Atakum Belediye Başkanı Cemil Deveci’nin çağrısıyla CHP ve İYİ Parti İl Başkanları ve üyeleri Atakum Belediyesi önünde basın açıklaması yaptı.

 ‘HACİZ UYGULAMASI HUKUKSUZ’ DEDİLER

Basın açıklamasında konuşan CHP Samsun İl Başkanı Fatih Türkel, “Atakum halkına hizmet veren personelinin de maaşlarının yattığı ve yasa ile korunma altına alınmış resmi hesaplara haciz konuldu. Bu bir ilktir ve hukukta bir karşılığı yoktur. Bunun uygulamada da bir karşılığı yoktur ve zulümdür. Bu Atakum halkına çektirilmek istenen bir zulümdür. Sizin bin 300 Atakum personelinin ekmeği ile ne işiniz var? Burada insanlar asgari ücret ile evine ekmek götürmeye çalışıyor. Kimsenin ekmeğiyle, aşıyla oynatmayacağız” dedi.

AK PARTİ’YE SALDIRDILAR

Akasyamhaber.com'un haberine göre; AK Parti milletvekillerine de seslenen Türkel, “Bu vebal sizindir. Söyleyin atanmış bürokratınıza aklını başına alsın. Aksi takdirde Cumhuriyet Halk Partisi olarak ‘Siz mi randevu verdirmiyorsunuz? Siz mi engel oluyorsunuz? Siz mi Atakum halkının hizmetinin önüne ket vuruyorsunuz?’ deriz. Buradan tüm kamuoyunun önünde bir kere daha söylüyorum. Sokağa çıkamazsınız. Atakumluların yüzüne bakamazsınız. Bugün Atakum Belediyesi’nin önündeyiz, yarın AK Parti’nin önünde basın açıklamamızı yaparız, öbür gün İller Bankası Genel Müdürlüğü önünde açıklamamızı yaparız, Atakumluların yüzüne bakamayacak hale getiririz. Yarın Atakum halkından oy isteyeceksiniz, iktidarınızın devamını isteyeceksiniz. Yapmayın. Eşit davranın, hakça davranın. Partinizin isminde adalet var, onu da hatırlatalım size” diye konuştu.

PEKİ, ASLINDA NE OLDU?

Süperonline gibi özel bir firmanın parasını ödemedikleri için hesaplarına haciz gelen Atakum Belediye Başkanı Cemil Deveci bu sefer de İYİ Parti Atakum İlçe Başkanı Av.
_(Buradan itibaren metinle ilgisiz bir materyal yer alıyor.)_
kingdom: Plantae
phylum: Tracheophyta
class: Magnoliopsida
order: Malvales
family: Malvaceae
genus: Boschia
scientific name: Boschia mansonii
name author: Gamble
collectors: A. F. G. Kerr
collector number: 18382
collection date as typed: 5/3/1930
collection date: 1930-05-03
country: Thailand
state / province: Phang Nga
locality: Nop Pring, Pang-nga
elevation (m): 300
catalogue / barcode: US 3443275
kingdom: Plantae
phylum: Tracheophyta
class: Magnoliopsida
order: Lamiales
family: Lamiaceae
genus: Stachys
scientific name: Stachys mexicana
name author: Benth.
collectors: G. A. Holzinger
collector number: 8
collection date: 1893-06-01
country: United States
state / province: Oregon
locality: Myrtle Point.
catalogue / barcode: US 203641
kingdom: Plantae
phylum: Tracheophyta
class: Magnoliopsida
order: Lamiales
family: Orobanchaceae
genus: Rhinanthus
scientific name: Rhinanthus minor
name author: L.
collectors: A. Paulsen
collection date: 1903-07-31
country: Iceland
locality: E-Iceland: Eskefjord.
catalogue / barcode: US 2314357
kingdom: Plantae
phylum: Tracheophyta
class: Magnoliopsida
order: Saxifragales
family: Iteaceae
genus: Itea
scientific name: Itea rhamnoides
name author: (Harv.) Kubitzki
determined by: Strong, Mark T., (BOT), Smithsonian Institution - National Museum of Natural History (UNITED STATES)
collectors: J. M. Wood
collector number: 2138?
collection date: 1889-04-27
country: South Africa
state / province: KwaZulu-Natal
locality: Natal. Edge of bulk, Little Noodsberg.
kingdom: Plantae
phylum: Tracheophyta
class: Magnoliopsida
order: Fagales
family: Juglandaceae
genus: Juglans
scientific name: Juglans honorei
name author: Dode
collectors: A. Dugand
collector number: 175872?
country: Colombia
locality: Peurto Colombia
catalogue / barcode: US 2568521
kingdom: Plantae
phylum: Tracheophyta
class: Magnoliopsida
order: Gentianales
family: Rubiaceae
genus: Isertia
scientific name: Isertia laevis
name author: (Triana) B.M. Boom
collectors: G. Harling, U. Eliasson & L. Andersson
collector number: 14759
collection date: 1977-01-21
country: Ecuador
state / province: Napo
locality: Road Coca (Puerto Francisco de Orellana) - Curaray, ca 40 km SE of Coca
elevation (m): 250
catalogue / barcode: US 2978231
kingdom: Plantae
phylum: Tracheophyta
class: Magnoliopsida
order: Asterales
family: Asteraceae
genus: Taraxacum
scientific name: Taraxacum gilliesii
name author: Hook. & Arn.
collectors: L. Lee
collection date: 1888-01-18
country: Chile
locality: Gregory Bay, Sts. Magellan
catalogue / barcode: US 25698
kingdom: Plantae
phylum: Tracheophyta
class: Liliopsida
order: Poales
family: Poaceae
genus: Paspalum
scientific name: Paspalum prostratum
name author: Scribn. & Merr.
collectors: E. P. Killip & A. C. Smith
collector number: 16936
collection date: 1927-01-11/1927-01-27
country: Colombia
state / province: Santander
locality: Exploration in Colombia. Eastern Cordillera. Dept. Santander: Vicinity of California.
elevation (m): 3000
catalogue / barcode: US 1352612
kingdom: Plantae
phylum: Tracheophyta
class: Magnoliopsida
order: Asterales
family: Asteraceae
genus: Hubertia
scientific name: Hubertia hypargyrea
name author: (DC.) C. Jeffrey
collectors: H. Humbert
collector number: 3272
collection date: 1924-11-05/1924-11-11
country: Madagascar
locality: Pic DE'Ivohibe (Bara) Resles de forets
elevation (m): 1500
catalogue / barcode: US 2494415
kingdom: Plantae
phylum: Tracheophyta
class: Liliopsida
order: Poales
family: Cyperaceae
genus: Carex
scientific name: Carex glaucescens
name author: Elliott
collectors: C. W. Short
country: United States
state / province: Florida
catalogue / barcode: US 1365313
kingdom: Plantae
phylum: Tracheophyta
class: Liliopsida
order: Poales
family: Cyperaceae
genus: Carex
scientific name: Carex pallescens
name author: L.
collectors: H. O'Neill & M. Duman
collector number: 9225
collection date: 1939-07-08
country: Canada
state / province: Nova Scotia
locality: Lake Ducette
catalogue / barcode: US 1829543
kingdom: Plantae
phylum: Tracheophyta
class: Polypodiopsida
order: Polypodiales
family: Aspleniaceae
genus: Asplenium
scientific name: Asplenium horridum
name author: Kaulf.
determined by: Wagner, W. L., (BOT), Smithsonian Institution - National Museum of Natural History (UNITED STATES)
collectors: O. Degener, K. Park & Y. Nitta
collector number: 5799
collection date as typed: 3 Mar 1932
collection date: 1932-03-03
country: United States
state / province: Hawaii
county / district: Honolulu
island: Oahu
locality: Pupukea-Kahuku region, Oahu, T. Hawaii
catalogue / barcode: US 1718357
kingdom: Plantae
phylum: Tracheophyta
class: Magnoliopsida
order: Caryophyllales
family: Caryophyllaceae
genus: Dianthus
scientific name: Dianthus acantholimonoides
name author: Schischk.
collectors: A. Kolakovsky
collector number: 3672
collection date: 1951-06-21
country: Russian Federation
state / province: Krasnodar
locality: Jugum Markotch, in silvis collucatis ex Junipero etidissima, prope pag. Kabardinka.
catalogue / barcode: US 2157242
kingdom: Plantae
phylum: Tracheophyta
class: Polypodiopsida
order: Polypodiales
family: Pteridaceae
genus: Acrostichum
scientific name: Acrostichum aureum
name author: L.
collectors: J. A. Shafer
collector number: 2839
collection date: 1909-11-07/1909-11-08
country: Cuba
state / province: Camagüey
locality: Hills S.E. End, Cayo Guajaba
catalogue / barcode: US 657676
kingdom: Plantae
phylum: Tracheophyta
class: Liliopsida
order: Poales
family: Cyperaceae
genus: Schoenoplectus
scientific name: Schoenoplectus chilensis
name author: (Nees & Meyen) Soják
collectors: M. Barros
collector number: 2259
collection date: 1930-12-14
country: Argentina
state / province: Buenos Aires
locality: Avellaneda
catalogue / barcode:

Selen Gülhan Çam ve CHP Atakum İlçe Başkanı Turgay Özçelik’i kandırarak belediyenin önünde Ak Parti’ye ve AK Parti Samsun Milletvekillerine hakaret ettirdi.

Halbuki işin aslı hiç de öyle değildi. İşte Yargıtay 12. Hukuk Dairesi’nin emsal kararı:

Haciz konulan borçlu belediyenin banka hesaplarında vergi, resim ve harç gelirleri olduğu gibi haczi kabil paraların da bulunduğu görülmektedir.

Haczedilen hesap bu hali ile havuz hesabı niteliğindedir.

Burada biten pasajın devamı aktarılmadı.